Bally Bet under new management

Bally Bet switched over to third-party technology from Kambi and White Hat last year after spending more than $3 billion on acquisitions that resulted in a “noncompetitive” product, as CEO Robeson Reeves put it at the time. Those missteps resulted in a $390.7 million non-cash impairment in the fourth quarter of 2022.

Bally Bet represented less than 1% of market share in virtually every state it operated in at the time of the switch and most recent reports from states show not much has changed since. In Arizona, for example, 0.15% of the money bet in December was on Bally Bet.

Arizona was one of the few states where Bally Bet did not go offline during the rebrand and was a focal point for the company after it rejected Standard General’s last bid.

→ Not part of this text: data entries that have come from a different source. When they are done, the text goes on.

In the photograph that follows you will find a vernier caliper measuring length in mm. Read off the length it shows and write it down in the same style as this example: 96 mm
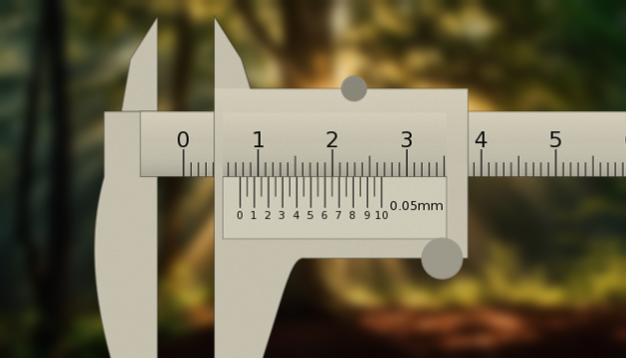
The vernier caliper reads 7.6 mm
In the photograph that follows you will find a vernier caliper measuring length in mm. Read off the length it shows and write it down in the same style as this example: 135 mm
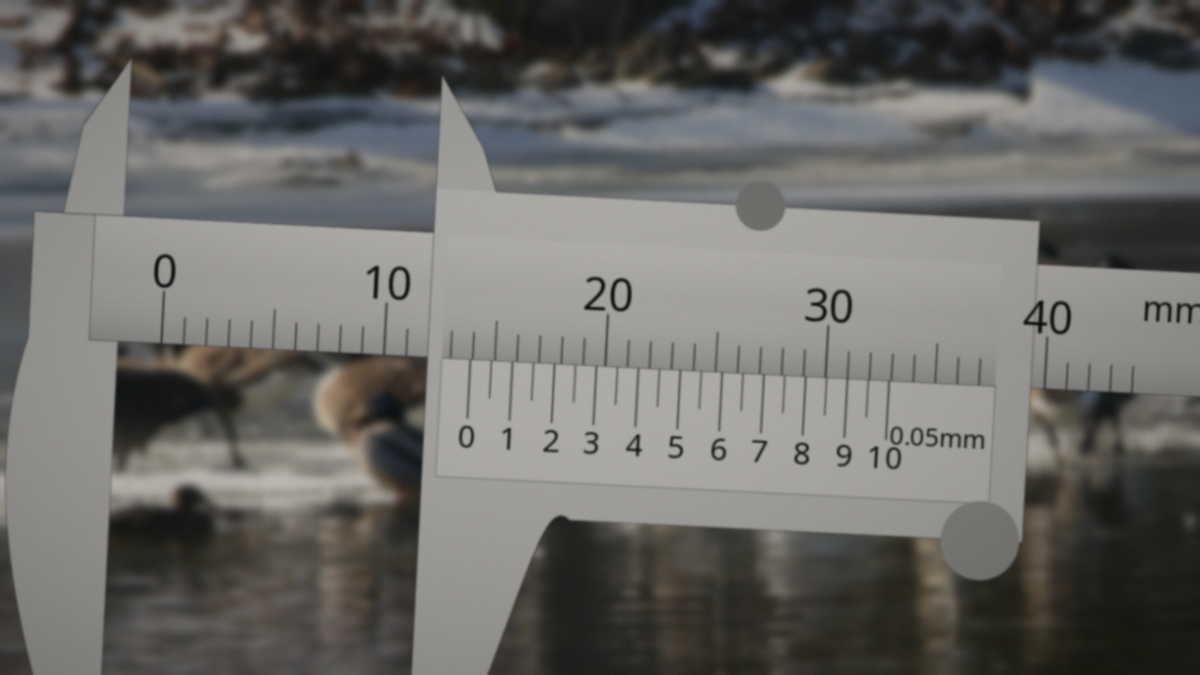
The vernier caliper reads 13.9 mm
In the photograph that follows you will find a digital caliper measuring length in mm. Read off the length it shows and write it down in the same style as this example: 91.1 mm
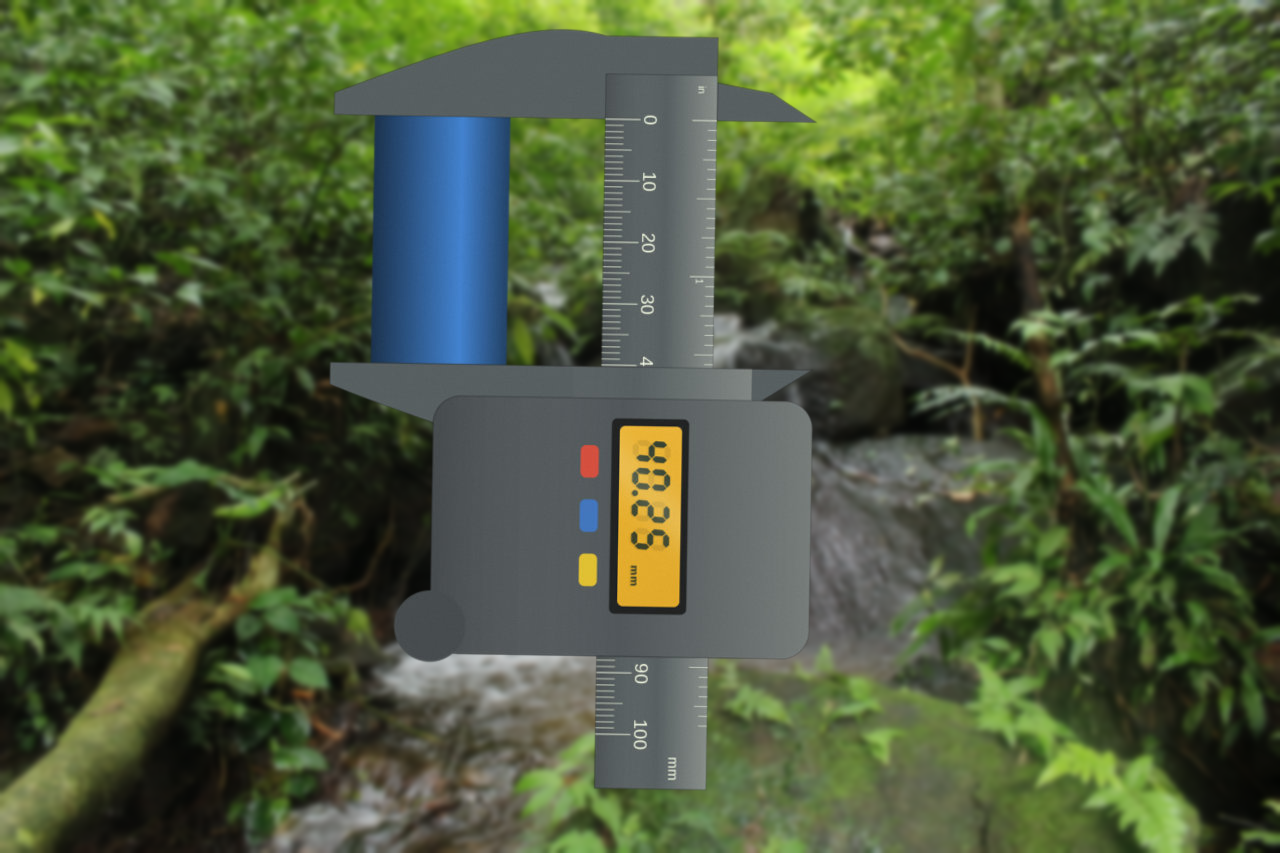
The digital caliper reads 40.25 mm
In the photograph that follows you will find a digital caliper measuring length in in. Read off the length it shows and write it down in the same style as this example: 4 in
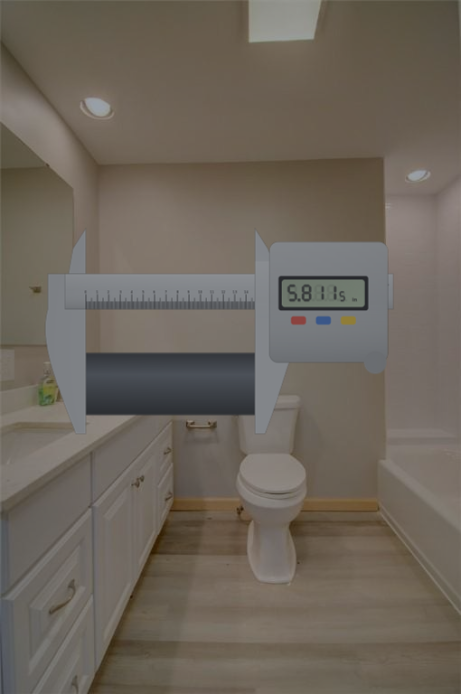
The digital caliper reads 5.8115 in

The switch, which involved laying off roughly 300 employees, is intended to make Bally Bet EBITDA breakeven by 2025.

Status quo most likely outcome, analyst says

Standard General’s proposed transaction would be subject to approval by Bally’s board of directors, which is expected to appoint a special committee for review. But Jeffrey Stantial of Stifel believes the board may see a near-term path to more than $15 per share.

In a note on the bid, Stantial described several issues that have kept investors skittish as potentially short-term headwinds, based on management’s recent commentary. More specifically, he sees the attitude towards online gambling in Japan and financing requirements for its Chicago casino as most likely to improve this year.

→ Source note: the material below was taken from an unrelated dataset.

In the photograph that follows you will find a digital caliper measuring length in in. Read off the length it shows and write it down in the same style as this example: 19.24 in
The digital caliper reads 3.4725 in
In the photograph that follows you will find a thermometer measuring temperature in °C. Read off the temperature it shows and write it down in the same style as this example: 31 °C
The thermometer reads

Chad Beynon of Macquarie cited the Chicago facility as “the polarizing issue” and estimates a permanent facility there could generate around $250 million of EBITDA.

Stantial added that the offer could spark interest from other suitors, but said a lack of financing details from Standard General and historical precedent suggest that Kim’s firm is unlikely to up its price.

Bally’s has access to more sports betting states

Bally Bet is currently live in seven states:

It has access to sports betting licenses in 11 more states, according to its website. Bally’s also owns 16 casinos, a golf course in New York and a horse track in Colorado. It has iGaming in New Jersey, Pennsylvania and Rhode Island.